EXERCISE GOAL: Once you find the line with "(fp_line (start 1 -4.25)" in the entries below, return exactly every line from it through the line with "(fp_line (start 1 3.75)".

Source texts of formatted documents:
* * * * *

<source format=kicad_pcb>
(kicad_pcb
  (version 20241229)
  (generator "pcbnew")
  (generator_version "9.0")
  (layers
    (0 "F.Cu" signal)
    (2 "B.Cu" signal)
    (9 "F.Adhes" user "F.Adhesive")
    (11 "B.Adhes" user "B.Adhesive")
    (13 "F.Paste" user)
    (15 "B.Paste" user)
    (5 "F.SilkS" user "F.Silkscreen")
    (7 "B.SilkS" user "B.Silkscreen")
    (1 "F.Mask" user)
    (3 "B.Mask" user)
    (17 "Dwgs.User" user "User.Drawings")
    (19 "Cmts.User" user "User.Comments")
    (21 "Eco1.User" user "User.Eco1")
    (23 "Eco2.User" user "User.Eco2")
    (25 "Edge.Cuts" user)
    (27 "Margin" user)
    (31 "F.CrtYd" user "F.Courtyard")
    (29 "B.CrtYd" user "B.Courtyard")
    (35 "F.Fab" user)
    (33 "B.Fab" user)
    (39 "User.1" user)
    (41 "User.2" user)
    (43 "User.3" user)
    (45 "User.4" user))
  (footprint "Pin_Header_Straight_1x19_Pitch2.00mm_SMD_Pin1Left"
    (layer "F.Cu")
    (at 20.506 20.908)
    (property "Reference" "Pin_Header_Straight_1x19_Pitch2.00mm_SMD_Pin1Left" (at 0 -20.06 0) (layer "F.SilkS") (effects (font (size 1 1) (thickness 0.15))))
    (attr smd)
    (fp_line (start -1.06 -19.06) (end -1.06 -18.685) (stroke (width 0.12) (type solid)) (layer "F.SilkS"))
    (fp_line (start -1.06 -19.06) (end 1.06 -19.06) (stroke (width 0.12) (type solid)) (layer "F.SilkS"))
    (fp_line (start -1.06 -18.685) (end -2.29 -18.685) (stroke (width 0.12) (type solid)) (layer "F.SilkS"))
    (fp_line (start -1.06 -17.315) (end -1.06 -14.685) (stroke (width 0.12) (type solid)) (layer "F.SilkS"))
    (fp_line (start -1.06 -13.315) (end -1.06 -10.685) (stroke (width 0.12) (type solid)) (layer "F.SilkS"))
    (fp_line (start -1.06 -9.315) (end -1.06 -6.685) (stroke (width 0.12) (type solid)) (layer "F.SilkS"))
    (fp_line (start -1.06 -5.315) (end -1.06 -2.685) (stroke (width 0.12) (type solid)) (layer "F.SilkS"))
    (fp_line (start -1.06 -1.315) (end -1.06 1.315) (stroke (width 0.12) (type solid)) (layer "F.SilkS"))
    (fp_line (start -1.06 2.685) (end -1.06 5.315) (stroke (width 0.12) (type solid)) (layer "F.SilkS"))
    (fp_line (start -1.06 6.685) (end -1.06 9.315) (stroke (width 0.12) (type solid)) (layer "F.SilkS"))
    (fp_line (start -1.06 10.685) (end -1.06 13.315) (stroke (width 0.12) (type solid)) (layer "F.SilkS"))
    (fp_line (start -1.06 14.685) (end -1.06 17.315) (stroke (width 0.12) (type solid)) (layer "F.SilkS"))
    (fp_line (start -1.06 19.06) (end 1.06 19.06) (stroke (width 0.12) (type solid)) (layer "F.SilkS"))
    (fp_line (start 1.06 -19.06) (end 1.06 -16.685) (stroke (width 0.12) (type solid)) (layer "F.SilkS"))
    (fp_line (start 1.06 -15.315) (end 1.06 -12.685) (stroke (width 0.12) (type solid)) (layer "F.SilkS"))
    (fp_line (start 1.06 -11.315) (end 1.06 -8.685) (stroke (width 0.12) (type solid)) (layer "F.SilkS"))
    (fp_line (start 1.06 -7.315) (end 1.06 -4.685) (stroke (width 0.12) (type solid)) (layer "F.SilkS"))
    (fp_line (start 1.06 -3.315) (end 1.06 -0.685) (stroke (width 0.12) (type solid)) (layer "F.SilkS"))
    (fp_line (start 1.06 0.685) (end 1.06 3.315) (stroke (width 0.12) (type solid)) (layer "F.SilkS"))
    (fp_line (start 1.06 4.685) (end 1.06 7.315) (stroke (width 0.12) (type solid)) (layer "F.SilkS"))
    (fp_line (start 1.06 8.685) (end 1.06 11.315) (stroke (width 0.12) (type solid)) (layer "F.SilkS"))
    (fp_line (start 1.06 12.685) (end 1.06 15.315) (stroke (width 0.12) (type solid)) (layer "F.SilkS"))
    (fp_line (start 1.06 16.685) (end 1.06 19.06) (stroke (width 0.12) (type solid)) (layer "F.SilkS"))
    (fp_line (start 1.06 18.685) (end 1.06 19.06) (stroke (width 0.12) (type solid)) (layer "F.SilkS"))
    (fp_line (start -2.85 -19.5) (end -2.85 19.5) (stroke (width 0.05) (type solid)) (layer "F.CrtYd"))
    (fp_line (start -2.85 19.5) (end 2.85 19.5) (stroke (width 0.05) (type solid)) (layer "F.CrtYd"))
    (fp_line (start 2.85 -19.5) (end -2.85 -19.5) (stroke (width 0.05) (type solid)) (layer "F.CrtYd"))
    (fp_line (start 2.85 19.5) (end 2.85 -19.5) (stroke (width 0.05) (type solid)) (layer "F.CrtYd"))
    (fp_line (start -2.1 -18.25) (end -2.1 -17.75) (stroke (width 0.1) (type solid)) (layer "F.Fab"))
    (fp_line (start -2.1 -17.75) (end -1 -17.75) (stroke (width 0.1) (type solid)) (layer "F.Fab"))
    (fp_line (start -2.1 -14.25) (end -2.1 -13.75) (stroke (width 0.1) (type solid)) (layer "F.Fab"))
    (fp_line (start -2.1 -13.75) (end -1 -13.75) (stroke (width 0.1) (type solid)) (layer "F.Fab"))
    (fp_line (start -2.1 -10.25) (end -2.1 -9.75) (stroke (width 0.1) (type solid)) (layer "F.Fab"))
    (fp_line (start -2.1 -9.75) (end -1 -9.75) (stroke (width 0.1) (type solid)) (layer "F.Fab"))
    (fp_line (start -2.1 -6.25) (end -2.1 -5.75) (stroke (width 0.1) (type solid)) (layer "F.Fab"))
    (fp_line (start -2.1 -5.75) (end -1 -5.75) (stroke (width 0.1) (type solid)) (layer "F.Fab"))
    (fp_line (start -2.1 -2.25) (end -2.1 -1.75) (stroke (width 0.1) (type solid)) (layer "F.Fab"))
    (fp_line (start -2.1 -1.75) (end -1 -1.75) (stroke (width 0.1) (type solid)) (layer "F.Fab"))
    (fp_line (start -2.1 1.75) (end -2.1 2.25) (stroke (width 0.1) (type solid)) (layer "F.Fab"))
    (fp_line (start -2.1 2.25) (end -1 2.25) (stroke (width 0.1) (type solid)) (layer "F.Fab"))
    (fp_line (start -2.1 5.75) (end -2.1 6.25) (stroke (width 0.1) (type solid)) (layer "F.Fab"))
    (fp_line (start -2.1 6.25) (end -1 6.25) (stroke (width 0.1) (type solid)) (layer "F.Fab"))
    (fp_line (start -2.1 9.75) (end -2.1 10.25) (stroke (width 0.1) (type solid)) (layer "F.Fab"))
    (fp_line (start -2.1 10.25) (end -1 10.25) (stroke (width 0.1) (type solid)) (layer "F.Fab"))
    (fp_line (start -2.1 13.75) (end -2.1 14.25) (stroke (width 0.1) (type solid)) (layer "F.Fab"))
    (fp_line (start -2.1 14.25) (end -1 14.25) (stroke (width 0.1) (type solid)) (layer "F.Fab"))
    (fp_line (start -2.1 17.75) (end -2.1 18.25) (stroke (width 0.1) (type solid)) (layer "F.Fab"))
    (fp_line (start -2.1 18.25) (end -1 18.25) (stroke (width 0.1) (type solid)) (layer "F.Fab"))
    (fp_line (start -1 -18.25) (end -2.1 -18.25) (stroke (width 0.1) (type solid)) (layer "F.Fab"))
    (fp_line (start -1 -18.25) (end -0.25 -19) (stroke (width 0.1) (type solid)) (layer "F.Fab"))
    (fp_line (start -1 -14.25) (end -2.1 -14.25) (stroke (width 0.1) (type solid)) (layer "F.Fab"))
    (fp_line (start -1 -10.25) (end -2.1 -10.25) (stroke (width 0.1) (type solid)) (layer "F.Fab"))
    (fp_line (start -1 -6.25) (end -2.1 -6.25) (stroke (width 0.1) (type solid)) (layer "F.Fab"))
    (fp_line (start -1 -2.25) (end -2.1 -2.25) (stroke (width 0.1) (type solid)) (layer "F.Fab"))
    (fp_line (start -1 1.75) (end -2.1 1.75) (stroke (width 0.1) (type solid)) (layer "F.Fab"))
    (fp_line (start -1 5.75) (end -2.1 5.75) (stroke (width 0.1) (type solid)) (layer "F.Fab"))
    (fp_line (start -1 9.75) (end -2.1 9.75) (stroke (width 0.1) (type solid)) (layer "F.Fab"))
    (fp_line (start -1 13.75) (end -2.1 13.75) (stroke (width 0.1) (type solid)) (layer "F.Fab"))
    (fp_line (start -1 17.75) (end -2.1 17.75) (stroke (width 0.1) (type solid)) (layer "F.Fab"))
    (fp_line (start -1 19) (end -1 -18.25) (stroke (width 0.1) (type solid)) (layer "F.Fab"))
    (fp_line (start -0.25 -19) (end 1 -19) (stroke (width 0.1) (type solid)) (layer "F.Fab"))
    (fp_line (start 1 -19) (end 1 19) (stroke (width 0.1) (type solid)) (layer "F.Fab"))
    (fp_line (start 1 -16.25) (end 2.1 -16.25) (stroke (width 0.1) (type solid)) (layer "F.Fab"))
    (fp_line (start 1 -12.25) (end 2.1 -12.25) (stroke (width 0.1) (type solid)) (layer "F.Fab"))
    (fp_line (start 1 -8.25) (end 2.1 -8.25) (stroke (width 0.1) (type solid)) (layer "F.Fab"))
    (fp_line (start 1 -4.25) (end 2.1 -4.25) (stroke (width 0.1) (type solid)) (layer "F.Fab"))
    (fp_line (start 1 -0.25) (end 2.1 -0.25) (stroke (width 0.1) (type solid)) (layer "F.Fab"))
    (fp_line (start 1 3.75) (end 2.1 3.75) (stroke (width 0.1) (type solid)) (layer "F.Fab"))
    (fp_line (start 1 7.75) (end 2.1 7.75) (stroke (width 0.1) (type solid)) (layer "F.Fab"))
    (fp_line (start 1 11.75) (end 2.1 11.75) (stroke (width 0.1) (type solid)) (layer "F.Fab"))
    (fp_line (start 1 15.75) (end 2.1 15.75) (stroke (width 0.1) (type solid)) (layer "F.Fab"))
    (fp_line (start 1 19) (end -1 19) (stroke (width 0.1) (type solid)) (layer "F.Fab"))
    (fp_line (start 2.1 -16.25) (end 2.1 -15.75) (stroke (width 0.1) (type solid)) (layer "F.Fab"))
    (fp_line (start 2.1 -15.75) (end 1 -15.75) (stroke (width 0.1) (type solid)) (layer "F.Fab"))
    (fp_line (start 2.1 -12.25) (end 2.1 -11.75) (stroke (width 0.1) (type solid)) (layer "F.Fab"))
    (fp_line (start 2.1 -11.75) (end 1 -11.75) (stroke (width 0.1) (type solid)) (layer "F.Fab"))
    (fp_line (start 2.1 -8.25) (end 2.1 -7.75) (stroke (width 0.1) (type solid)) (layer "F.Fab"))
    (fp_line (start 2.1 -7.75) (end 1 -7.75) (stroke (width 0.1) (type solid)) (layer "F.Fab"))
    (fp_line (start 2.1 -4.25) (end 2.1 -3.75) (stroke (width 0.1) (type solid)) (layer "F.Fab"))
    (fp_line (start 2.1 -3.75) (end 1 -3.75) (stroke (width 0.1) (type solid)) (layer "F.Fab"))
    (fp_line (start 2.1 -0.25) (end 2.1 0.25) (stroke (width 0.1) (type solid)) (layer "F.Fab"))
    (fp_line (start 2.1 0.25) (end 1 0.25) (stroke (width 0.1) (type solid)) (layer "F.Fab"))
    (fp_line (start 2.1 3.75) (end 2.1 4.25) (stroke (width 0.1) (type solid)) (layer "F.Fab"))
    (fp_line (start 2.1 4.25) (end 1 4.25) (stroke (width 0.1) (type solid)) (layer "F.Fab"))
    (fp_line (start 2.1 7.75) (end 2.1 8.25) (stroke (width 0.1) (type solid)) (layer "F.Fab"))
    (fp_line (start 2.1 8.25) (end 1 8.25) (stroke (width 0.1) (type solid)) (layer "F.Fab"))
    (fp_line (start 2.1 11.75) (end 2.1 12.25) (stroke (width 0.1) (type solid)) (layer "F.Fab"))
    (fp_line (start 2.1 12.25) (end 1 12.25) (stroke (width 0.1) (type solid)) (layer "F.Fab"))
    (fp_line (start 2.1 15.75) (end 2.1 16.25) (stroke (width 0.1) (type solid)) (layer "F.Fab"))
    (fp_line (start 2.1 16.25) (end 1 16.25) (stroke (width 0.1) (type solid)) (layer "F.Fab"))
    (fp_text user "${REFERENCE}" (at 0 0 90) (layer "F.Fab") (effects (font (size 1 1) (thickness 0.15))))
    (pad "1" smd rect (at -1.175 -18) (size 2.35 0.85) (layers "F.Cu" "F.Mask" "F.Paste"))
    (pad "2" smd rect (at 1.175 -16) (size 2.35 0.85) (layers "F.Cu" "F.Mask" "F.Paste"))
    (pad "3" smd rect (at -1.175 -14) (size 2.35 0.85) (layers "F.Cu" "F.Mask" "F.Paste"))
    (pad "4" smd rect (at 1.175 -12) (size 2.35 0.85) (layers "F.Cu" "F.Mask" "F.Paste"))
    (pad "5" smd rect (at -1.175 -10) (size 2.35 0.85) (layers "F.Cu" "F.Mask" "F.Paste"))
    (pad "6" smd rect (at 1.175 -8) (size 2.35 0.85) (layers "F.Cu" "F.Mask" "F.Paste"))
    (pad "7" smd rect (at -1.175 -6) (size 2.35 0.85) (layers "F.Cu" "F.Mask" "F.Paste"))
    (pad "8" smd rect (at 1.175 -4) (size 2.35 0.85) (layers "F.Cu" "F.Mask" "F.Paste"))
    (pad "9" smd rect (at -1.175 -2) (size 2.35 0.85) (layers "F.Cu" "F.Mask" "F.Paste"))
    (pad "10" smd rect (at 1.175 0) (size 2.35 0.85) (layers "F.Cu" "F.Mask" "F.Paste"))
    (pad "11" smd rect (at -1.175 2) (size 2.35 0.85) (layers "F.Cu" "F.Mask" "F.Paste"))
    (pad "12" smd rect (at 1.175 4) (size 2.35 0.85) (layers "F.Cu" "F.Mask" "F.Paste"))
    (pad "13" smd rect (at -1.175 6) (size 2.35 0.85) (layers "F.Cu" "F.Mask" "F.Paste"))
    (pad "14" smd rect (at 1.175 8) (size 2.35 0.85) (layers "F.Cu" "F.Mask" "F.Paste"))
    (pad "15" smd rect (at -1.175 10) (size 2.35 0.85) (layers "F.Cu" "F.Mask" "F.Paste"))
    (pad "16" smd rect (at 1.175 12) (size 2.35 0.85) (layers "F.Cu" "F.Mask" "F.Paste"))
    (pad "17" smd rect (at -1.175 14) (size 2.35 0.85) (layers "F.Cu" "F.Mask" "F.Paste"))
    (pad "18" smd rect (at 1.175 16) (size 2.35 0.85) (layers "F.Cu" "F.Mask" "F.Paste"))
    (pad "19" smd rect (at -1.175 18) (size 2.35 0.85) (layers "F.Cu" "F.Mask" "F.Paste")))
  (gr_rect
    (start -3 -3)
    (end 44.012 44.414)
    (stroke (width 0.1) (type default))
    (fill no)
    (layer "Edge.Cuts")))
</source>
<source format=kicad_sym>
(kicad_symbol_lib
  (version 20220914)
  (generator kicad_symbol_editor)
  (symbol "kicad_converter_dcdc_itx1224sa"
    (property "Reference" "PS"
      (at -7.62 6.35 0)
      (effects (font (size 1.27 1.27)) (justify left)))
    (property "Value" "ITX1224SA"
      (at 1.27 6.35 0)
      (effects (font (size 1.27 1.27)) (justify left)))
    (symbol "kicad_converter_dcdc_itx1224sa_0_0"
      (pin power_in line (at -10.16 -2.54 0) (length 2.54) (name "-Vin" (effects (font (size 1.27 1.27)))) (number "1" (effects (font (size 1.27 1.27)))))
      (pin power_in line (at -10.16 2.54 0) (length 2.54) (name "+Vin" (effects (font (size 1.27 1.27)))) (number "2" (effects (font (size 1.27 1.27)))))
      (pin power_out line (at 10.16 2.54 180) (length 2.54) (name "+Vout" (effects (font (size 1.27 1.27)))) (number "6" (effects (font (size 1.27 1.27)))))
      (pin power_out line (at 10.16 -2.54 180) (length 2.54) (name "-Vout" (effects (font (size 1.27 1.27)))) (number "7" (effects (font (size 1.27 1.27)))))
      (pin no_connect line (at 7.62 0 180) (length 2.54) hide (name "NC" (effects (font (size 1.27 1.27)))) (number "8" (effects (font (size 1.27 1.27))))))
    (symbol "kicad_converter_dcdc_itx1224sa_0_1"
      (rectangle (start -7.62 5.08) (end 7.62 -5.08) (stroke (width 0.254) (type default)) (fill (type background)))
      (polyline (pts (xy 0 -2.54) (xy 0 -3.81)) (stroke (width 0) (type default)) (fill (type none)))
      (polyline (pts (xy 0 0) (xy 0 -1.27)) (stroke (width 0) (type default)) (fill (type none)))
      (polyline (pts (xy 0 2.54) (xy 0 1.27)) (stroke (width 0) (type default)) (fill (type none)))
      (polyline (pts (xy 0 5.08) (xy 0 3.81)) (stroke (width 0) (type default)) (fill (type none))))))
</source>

* * * * *

SOLUTION TO THE EXERCISE:
    (fp_line (start 1 -4.25) (end 2.1 -4.25) (stroke (width 0.1) (type solid)) (layer "F.Fab"))
    (fp_line (start 1 -0.25) (end 2.1 -0.25) (stroke (width 0.1) (type solid)) (layer "F.Fab"))
    (fp_line (start 1 3.75) (end 2.1 3.75) (stroke (width 0.1) (type solid)) (layer "F.Fab"))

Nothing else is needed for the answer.